Onların bu haline gülümseyerek tekrar önüme döndüm. Kalbim çıkacak gibi atıyordu. "Kalbine sakin olmasını söyle Taehyung." Şaşkın bakışlarımı Jimin'e çevirdiğimde o ise sözlerine devam etmişti. "Hissedebiliyorum, kalbin çıkacak gibi atıyor şu anda. Ve bu beni de etkiliyor."

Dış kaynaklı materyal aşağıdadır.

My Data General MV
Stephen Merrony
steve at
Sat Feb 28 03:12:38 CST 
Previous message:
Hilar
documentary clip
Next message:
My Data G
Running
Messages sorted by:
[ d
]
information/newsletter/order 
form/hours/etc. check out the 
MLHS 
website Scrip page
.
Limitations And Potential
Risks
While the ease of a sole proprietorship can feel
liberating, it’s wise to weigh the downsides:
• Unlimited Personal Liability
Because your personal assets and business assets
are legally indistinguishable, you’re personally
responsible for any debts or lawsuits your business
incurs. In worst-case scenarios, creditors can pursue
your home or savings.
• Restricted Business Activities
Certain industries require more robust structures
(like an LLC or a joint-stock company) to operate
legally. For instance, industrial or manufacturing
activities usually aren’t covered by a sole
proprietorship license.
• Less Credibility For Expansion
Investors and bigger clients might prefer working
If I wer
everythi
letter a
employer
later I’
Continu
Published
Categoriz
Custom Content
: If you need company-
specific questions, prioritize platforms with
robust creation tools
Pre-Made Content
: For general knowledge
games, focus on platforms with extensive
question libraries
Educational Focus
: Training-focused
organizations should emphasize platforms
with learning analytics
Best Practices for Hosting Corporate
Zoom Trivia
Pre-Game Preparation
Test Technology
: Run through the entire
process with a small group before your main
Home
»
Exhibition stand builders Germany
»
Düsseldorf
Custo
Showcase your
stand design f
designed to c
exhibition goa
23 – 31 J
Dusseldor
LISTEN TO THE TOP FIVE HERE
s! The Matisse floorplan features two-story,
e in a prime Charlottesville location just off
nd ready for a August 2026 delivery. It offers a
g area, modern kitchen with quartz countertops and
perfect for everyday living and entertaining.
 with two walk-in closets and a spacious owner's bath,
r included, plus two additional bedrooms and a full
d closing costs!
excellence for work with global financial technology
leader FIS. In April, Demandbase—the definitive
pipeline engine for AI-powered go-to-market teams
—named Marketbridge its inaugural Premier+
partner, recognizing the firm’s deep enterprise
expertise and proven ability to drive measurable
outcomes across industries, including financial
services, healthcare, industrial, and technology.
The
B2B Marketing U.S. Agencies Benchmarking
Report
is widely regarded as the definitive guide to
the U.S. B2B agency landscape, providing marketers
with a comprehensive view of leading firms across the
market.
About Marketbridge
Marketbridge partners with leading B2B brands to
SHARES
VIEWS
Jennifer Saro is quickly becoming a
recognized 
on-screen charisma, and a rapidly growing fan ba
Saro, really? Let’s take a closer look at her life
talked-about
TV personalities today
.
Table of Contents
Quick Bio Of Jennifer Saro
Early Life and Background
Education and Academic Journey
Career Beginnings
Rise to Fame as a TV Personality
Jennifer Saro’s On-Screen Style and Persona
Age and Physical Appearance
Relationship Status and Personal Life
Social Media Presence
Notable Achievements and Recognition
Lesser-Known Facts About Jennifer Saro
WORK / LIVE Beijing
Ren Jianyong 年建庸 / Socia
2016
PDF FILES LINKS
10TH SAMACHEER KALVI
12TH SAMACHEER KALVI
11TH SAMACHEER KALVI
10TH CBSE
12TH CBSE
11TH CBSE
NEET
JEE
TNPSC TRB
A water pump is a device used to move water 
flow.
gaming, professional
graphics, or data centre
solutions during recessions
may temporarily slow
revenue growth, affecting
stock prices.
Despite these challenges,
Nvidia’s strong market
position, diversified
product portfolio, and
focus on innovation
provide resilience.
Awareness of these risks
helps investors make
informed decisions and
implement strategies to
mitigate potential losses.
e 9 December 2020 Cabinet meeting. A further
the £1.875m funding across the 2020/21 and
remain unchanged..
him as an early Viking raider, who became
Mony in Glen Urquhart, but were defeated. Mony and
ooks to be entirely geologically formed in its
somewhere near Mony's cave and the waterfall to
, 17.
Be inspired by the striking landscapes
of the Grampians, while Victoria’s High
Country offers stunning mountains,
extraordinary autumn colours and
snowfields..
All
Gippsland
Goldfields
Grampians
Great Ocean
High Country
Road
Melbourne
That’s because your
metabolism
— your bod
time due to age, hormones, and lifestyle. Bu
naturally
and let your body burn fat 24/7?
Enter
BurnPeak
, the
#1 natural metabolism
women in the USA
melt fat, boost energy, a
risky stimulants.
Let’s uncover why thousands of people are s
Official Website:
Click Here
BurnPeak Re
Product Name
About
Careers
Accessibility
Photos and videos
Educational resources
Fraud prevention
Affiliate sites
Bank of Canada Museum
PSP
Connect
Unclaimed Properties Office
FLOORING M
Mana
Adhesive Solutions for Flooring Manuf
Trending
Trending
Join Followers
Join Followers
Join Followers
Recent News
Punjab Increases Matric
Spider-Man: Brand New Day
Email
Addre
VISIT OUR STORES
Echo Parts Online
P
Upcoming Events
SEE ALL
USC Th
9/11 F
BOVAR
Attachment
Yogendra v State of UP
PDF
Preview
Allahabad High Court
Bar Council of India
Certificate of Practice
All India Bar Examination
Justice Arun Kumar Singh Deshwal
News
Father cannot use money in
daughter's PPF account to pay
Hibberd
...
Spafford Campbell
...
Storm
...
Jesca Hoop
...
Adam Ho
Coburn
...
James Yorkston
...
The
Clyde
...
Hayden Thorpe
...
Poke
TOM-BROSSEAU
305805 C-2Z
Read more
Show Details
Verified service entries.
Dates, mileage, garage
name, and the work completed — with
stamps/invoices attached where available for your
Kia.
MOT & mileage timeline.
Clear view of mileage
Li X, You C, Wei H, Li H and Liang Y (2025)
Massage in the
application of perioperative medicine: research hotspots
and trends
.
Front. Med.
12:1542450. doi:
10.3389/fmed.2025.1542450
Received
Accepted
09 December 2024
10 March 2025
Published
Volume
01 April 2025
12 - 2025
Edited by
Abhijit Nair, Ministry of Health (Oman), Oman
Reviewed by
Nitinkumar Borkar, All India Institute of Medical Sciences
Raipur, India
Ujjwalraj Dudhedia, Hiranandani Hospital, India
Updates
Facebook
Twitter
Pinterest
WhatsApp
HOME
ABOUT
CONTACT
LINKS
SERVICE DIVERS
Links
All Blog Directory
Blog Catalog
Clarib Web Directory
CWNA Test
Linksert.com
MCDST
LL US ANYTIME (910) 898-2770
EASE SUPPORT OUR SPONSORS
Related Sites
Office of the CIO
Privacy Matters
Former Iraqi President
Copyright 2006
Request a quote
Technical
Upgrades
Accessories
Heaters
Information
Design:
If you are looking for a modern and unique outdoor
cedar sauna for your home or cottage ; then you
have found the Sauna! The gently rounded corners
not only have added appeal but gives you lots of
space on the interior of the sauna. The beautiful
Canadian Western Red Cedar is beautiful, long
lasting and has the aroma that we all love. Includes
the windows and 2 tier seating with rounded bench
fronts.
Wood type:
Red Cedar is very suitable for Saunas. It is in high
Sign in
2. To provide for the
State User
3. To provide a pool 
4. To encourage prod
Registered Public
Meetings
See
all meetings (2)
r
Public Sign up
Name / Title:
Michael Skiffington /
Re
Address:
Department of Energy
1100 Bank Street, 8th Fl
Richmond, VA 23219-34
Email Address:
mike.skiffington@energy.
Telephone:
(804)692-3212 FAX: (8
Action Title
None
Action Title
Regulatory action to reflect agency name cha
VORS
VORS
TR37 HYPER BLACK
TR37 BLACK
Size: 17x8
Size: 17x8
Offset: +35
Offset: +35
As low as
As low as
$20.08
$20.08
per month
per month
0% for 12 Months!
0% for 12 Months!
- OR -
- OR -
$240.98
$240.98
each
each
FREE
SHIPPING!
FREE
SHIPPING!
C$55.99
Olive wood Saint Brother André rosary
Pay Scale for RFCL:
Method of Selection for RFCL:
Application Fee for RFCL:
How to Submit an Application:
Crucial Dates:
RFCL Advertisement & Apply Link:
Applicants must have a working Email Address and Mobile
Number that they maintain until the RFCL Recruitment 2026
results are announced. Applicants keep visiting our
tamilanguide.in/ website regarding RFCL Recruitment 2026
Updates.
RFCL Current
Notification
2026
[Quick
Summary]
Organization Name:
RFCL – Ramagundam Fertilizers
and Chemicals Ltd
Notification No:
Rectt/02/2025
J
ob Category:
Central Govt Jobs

Gülümsediğinde bende gülmüştüm. Birbirimize bağlıydık, kalpten.

"Hadi artık, çıkalım." Kendimi tamamen hazır hissettiğimde konuşarak Jimin'e döndüm. Arkama geçip gözlerimin üzerine siyah bir göz bandı yerleştirmişti. Bu fikri dışarıya çıkarken, aniden etkilenmem için Yoongi vermişti.

Tekrar yanıma geçtiğini hissettiğimde eline uzanmıştım. Sıkı sıkı tuttuğu elimle adım atmaya başlamıştı. Bende ona uyum sağlıyor ve ufak adımlar atıyordum.

"Korkma, yanındayım." Güven dolu sözlerle en azından içim biraz da olsa rahatlıyordu. Adımlarım bu sözlerle her defasında daha da büyüyordu. Sıcak hava tenime çarptıkça kalbim tekliyordu fakat yanımda Jimin varken kendimi güvende hissediyordum.